PROBLEM:
A weakness and multiple vulnerabilities have been reported in Mozilla Thunderbird and SeaMonkey
PLATFORM:
The vulnerabilities are reported in Thunderbird versions prior to 17.0.3 and SeaMonkey versions prior to 2.16.
ABSTRACT:
A weakness and multiple vulnerabilities have been reported in Mozilla Thunderbird and SeaMonkey, which can be exploited by malicious people to disclose potentially sensitive information, conduct spoofing attacks, bypass certain security restrictions, and compromise a user's system.
REFERENCE LINKS:
Secunia Advisory SA52280
Mozilla Security Advisory 2013-21
CVE-2013-0765
CVE-2013-0772
CVE-2013-0773
CVE-2013-0774
CVE-2013-0775
CVE-2013-0776
CVE-2013-0777
CVE-2013-0778
CVE-2013-0779
CVE-2013-0780
CVE-2013-0781
CVE-2013-0782
CVE-2013-0783
CVE-2013-0784
IMPACT ASSESSMENT:
High
DISCUSSION:
An out-of-bounds read can be triggered in mozilla::image::RasterImage::DrawFrameTo() when rendering GIF images to potentially access potentially sensitive data that is ostensibly inaccesible.

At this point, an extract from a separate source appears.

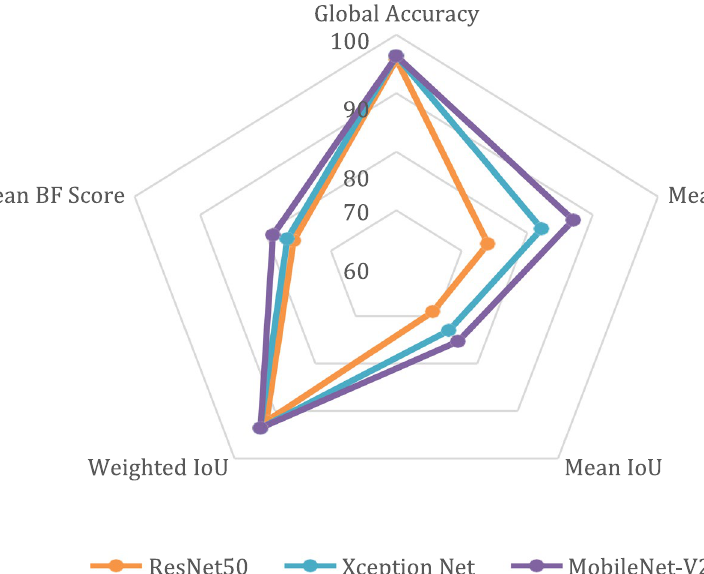
Fig. 12 The radar plot for each network for all the performance metrics for the testing dataset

A WebIDL object can be wrapped multiple times to overwrite the existing wrapped state and potentially execute arbitrary code.

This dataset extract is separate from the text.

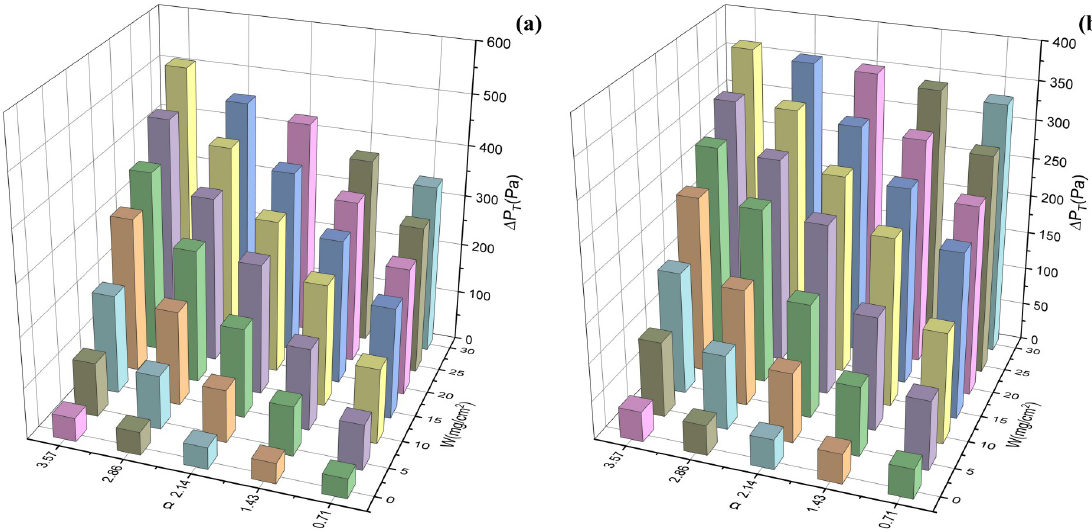
Fig 14. Changes in simulated total pressure drops with α and W of the filters (a) V-shaped filters, (b) U-shaped filters.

Some protections in Chrome Object Wrappers (COW) and System Only Wrappers (SOW) can be bypassed to obtain information from chrome objects and possibly execute arbitrary code.
IMPACT:
A remote user can create a specially crafted content that, when loaded by the target user, will execute arbitrary code on the target user's system. The code will run with the privileges of the target user.
A remote user can determine the file system location of the active browser profile.
A remote proxy server can return a 407 response. When the user cancels the proxy's authentication prompt, the addressbar will continue to show the requested HTTPS URL.